Denny mengingatkan, masih segar dalam ingatan, bagaimana putusan MK terkait perpanjangan masa jabatan Pimpinan KPK, makin melumpuhkan kredibilitas KPK, karena memperpanjang pimpinan yang problematik secara etika. Putusan itu juga menguatkan ada agenda strategi Pilpres 2024 yang dititipkan kepada perpanjangan masa jabatan Firli Bahuri cs.
Baca Juga:Buka-bukaan Kiky Saputri dan Suami Bahas Gaya Favorit di Ranjang
Ketiga, Denny berpendapat putusan terkait sistem pemilu legislatif sangat penting dan strategis, sehingga menjadi perhatian banyak kalangan dari Sabang sampai Merauke. Bukan hanya dari partai dan bacaleg, namun juga yang paling penting, mempengaruhi kadar suara rakyat pemilih yang tidak lagi punya bobot menentukan jika MK memutuskan sistem proporsional dengan nomor urut (tertutup) menggantikan sistem nama dan suara terbanyak (terbuka).
Keempat, karena sangat krusialnya putusan MK tersebut, dan tidak mungkin lagi ada koreksi setelah putusan dibacakan, maka pengawalan publik hanya mungkin dilakukan sebelum dibacakan.

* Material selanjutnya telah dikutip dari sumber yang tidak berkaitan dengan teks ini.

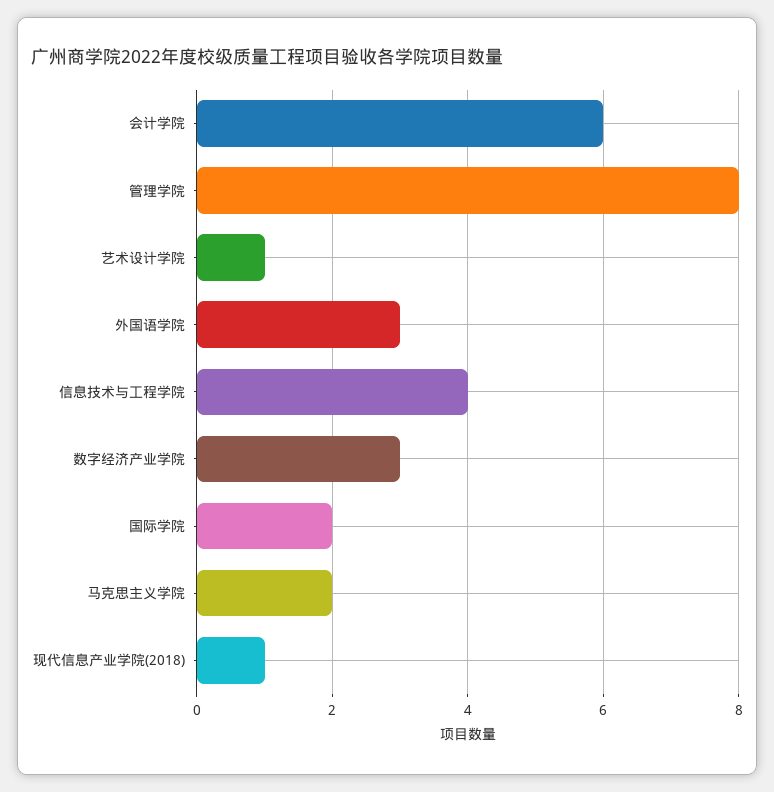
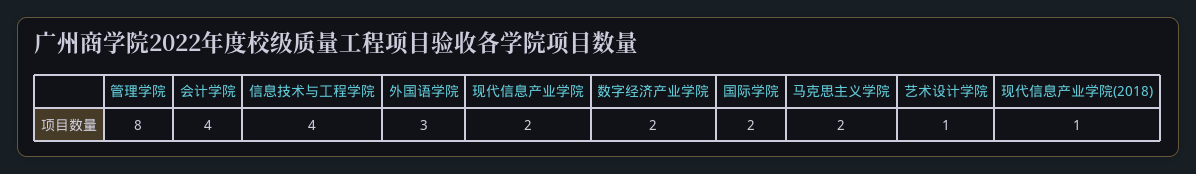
会计学院: 6 -> 4
数字经济产业学院: 3 -> 2
现代信息产业学院: none -> 2

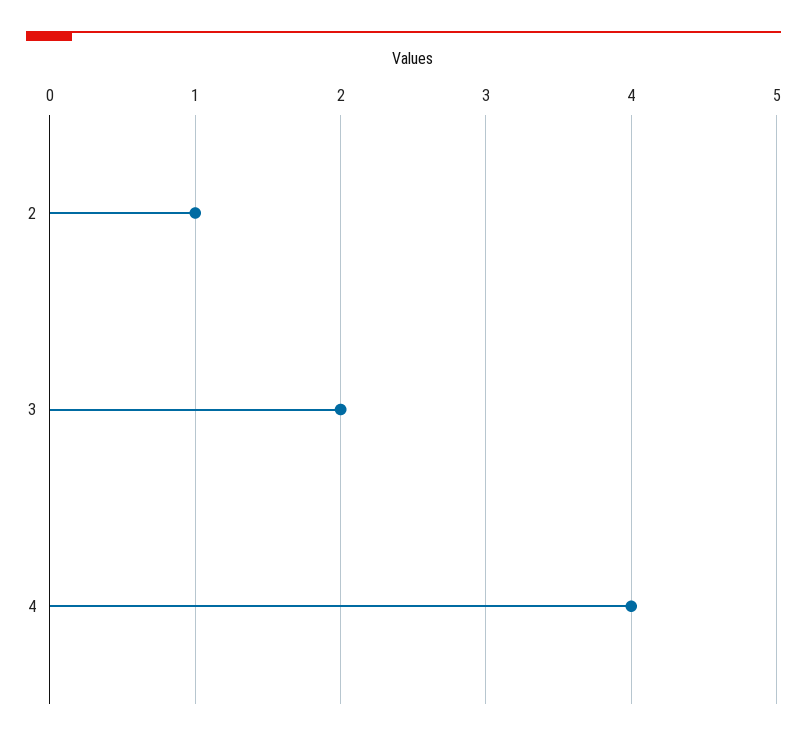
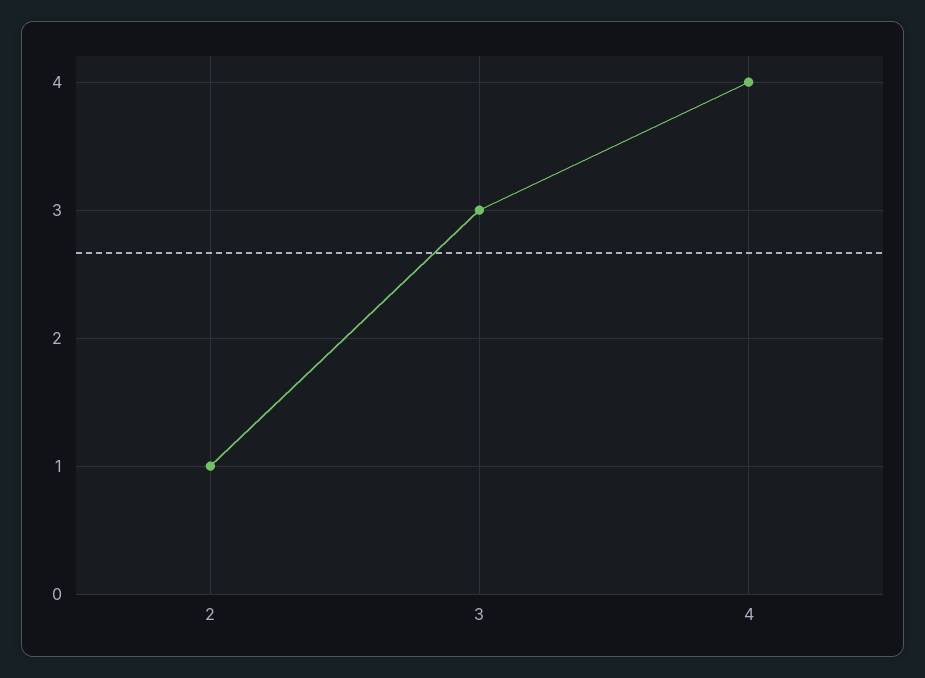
3: 2 -> 3

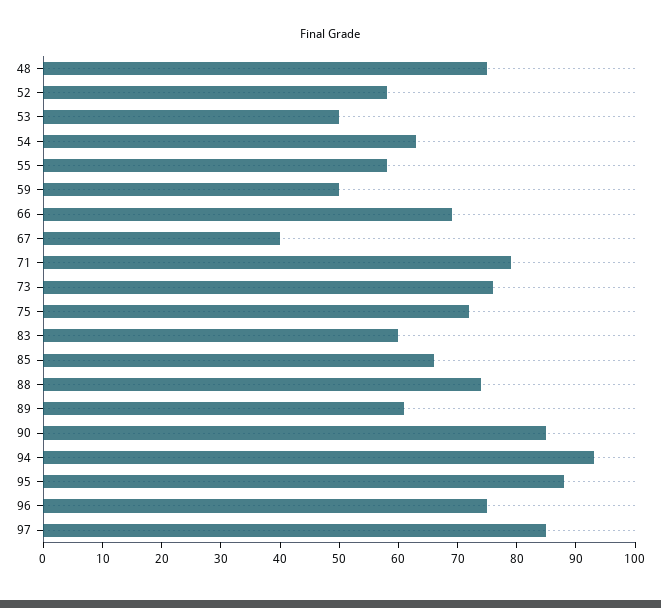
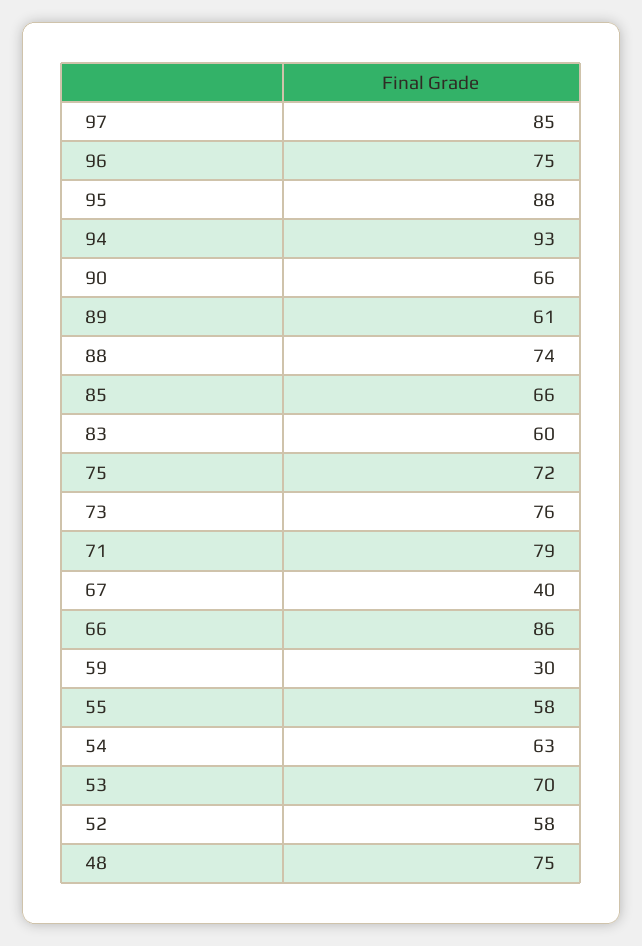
53: 50 -> 70
59: 50 -> 30
66: 70 -> 86
90: 85 -> 66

Dengan mengungkap informasi kredibel bahwa MK berpotensi memutus sistem proporsional tertutup, Denny mengundang khalayak luas untuk mencermati dan mengkritisi putusan yang akan dikeluarkan tersebut.
"Jangan sampai putusan terlanjur ke luar dan membuat demokrasi kita kembali mundur ke sistem pemilu proporsional tertutup ala Orde Baru yang otoritarian dan koruptif," katanya.
Kelima, Denny juga berpendapat untuk sistem peradilan kita yang masih belum ideal, terutama karena masih rentannya intervensi kuasa dan masih maraknya praktik mafia peradilan, menyerahkan putusan pengadilan hanya pada proses di ruang sidang saja, tidaklah cukup.
"Untuk memperjuangkan keadilan, harus ada kontrol melalui kampanye publik (public campaign) dan kampanye media (media campaign). Itulah strategi yang selalu kami jalankan di INTEGRITY Law Firm, karena argumentasi dan logika hukum semata, sayangnya tidak jarang dikalahkan oleh kekuatan logistik kekuasaan dan praktik mafia peradilan," tutur Denny.
Keenam, Denny mengatakan, akhirnya dirinya akan menghadapi proses hukum yang sedang berjalan, dengan catatan proses itu tidak disalahgunakan untuk pembungkaman atas hak asasi kebebebasan berbicara dan berpendapat, sebagaimana saat ini nyata-nyata dialami rekan Haris Azhar dan Fatia Maulidiyanti.
"Jika prosesnya bergeser menjadi kriminalisasi kepada sikap kritis, maka saya akan menggunakan hak hukum saya untuk melakukan pembelaan melawan kezaliman dan melawan hukum yang disalahgunakan," tegas Denny.